> **ACTION ITEM**
In the UFW port guide below, in which directory do UFW's named application profiles live?

> **DOCUMENT SECTION**
:::::

Allow the services you actually run

Open only the ports you use. Examples:

# HTTP and HTTPS (web server)
sudo ufw allow 80/tcp
sudo ufw allow 443/tcp

# DNS (Pi-hole or AdGuard Home)
sudo ufw allow 53

# WireGuard VPN
sudo ufw allow 51820/udp

# AdGuard Home initial setup port (only needed during setup)
sudo ufw allow 3000/tcp

Named profiles

UFW supports named profiles for known applications. Profiles live in /etc/ufw/applications.d/. List what is available:

sudo ufw app list

Allow a profile:

sudo ufw allow "OpenSSH"       # SSH via named profile
sudo ufw allow "Nginx Full"    # HTTP + HTTPS via named profile
📝 Cloudflare Tunnel (cloudflared): If you run cloudflared, you do not need to open any inbound port. cloudflared makes an outbound connection to Cloudflare's network. Outbound traffic is already allowed by the default policy.

LAN restriction: allow only from your local network

Instead of opening a port to the whole internet, you can restrict access to your LAN subnet. This is good practice for SSH, DNS and admin interfaces:

# SSH from 192.168.1.x only
sudo ufw allow from 192.168.1.0/24 to any port 22

# DNS from LAN only
sudo ufw allow from 192.168.1.0/24 to any port 53

# Pi-hole admin (port 80) from LAN only
sudo ufw allow from 192.168.1.0/24 to any port 80

Adjust 192.168.1.0/24 to your actual subnet. Check with ip route and look for the line starting with your LAN interface (typically eth0 or wlan0).

:::::

> **ENTRIES SUPPLIED**
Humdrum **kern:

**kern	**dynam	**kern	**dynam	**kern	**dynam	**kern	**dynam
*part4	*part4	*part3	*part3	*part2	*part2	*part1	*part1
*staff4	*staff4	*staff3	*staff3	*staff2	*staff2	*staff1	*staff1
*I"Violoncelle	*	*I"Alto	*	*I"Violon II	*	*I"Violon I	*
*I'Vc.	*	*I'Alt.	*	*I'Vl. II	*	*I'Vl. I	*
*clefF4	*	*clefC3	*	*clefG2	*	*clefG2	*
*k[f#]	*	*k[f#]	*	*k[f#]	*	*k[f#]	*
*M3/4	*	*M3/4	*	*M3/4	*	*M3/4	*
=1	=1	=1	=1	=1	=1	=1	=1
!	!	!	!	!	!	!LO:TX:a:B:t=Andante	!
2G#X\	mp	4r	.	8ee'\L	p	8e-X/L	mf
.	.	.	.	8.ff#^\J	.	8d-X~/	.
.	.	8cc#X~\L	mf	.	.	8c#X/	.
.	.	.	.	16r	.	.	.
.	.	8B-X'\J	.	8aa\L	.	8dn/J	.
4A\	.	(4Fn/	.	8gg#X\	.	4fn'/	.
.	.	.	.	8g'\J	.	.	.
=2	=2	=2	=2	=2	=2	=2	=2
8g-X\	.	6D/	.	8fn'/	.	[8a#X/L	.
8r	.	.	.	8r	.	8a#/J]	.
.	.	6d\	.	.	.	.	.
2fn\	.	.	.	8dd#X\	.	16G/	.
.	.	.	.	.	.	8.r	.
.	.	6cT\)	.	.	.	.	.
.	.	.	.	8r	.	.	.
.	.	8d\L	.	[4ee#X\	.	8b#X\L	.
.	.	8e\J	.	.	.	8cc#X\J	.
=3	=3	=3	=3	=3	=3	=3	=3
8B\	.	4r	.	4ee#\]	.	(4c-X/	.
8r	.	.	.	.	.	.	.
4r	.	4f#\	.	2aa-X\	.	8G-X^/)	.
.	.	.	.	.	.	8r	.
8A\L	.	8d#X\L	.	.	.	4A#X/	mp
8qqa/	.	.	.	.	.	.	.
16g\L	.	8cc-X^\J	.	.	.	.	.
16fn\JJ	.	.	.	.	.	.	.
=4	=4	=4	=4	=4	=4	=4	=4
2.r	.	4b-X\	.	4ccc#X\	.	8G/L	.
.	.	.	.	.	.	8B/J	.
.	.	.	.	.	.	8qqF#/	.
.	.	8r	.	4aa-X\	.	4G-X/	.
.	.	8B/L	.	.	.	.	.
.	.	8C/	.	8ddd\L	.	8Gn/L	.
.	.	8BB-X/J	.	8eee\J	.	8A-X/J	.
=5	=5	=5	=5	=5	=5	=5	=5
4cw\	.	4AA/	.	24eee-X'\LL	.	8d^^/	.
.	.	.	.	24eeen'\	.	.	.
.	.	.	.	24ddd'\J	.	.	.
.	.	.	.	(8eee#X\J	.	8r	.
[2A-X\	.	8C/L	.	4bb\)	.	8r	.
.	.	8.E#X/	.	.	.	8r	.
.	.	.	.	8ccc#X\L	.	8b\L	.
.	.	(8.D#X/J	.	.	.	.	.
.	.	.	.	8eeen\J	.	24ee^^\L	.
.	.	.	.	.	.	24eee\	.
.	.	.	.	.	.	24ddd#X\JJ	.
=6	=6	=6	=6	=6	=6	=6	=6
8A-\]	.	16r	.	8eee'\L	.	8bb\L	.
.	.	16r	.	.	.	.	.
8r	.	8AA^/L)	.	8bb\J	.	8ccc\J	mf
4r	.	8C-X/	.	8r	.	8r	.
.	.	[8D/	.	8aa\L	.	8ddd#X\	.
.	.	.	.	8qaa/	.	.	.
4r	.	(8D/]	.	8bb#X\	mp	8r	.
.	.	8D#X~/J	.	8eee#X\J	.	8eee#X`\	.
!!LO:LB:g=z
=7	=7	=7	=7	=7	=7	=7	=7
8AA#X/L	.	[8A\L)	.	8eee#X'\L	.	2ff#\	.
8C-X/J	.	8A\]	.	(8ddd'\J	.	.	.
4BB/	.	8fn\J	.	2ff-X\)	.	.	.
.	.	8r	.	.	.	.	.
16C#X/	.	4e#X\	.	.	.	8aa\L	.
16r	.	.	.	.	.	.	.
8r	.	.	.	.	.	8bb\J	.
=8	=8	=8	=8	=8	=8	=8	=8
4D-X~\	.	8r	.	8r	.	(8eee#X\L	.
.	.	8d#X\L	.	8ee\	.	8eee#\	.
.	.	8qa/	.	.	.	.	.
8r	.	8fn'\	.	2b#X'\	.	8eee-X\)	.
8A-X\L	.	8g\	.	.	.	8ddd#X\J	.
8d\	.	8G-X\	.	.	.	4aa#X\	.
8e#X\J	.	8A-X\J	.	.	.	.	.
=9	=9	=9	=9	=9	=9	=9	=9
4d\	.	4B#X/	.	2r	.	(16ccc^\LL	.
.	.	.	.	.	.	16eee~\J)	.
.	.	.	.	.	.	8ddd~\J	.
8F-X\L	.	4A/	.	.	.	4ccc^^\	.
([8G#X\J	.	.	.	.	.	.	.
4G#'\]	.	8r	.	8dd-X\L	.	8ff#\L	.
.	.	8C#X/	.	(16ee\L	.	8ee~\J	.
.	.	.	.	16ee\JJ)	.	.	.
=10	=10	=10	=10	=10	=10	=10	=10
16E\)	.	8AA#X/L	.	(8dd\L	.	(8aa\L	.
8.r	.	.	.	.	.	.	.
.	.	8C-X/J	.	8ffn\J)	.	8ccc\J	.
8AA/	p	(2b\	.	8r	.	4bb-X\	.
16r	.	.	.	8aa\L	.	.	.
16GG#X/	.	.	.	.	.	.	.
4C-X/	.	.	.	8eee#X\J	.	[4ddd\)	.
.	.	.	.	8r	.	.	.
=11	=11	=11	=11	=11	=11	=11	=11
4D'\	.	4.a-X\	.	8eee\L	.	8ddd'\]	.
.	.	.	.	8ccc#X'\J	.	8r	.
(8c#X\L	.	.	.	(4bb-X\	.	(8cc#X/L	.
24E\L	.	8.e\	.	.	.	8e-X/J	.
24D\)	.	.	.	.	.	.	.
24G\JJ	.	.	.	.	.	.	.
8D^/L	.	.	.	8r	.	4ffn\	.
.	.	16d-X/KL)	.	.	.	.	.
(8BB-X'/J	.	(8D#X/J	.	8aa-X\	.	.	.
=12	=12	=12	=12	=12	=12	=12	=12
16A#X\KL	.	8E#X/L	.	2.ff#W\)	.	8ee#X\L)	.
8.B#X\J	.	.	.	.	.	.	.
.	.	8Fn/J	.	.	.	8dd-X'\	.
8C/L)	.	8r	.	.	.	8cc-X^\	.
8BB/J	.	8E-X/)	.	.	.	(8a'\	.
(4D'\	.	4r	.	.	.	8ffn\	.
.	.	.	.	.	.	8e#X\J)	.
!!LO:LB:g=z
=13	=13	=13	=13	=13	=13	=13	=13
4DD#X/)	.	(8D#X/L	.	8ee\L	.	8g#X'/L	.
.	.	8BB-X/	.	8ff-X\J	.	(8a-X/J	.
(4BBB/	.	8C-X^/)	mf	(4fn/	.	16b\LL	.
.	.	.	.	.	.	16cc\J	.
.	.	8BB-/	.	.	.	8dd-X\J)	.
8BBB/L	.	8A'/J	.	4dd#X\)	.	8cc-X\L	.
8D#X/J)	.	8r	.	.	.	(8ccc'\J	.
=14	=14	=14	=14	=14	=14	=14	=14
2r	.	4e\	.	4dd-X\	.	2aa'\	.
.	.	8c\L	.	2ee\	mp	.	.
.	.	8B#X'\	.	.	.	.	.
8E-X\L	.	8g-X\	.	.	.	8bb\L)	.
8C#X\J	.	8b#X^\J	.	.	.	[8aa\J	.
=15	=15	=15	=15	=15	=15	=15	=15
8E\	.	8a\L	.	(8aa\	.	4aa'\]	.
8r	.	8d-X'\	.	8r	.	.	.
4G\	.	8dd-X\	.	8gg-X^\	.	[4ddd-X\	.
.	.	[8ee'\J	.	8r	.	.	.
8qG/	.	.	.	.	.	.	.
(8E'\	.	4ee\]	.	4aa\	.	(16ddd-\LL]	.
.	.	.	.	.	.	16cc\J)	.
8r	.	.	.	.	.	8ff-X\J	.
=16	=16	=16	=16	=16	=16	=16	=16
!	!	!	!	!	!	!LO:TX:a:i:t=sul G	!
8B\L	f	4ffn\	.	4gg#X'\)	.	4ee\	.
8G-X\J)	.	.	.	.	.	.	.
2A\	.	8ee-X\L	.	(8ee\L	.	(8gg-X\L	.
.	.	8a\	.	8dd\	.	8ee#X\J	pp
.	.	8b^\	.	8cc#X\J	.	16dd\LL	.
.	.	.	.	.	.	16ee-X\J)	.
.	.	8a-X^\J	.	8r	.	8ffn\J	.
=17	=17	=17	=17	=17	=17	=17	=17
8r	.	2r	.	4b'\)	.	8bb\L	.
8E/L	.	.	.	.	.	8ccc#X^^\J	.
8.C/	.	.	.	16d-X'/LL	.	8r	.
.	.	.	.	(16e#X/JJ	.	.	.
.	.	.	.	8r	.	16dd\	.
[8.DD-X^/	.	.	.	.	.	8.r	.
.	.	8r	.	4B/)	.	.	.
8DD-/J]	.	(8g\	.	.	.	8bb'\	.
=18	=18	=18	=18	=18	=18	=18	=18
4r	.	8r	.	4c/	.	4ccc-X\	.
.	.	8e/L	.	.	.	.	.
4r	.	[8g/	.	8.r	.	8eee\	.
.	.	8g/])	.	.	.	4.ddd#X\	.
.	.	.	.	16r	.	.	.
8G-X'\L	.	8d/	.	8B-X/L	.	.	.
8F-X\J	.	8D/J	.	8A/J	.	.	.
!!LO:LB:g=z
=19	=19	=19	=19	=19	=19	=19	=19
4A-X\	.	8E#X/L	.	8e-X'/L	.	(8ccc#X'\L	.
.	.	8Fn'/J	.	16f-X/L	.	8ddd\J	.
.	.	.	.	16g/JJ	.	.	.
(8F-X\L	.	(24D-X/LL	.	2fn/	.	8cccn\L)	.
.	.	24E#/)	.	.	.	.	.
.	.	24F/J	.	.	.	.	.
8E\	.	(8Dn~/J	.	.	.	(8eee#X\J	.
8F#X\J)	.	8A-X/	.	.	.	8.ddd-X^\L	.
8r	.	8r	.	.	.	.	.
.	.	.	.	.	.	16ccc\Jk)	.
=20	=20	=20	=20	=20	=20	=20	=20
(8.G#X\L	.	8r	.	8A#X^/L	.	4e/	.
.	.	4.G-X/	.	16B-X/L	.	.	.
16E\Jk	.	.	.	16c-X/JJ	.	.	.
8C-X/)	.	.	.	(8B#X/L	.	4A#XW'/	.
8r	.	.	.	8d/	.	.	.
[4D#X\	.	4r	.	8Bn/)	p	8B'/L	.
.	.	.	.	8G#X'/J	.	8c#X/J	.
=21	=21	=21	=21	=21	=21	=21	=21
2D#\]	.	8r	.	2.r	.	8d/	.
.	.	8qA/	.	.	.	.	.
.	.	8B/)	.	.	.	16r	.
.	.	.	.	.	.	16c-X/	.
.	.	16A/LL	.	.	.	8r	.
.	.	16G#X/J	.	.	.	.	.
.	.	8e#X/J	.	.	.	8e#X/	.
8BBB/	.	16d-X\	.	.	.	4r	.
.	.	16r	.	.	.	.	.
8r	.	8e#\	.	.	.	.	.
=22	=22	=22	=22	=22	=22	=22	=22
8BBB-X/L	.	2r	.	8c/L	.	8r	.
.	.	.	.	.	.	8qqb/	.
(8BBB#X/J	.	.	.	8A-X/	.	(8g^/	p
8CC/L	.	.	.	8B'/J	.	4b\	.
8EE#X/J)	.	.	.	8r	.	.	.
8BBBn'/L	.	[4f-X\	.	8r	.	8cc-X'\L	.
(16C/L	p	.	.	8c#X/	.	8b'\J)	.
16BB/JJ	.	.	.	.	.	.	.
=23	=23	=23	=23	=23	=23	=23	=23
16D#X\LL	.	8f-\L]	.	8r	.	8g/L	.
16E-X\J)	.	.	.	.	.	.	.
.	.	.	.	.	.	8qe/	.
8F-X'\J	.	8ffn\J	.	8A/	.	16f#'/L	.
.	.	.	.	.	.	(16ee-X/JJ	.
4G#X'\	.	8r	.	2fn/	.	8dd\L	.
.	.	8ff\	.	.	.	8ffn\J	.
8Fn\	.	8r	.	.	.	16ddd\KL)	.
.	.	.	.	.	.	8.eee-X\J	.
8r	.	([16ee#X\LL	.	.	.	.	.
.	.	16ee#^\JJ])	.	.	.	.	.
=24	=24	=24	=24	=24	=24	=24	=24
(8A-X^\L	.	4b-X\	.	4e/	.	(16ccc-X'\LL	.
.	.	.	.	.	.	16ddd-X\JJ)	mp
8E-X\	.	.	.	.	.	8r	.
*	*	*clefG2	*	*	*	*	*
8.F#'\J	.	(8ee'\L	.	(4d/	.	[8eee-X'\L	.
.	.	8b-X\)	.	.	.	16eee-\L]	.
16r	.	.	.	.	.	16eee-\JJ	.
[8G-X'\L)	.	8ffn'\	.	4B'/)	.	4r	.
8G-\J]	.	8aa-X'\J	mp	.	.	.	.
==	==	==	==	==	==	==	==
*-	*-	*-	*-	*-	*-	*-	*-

:::::

> **TASK RESULT**
/etc/ufw/applications.d/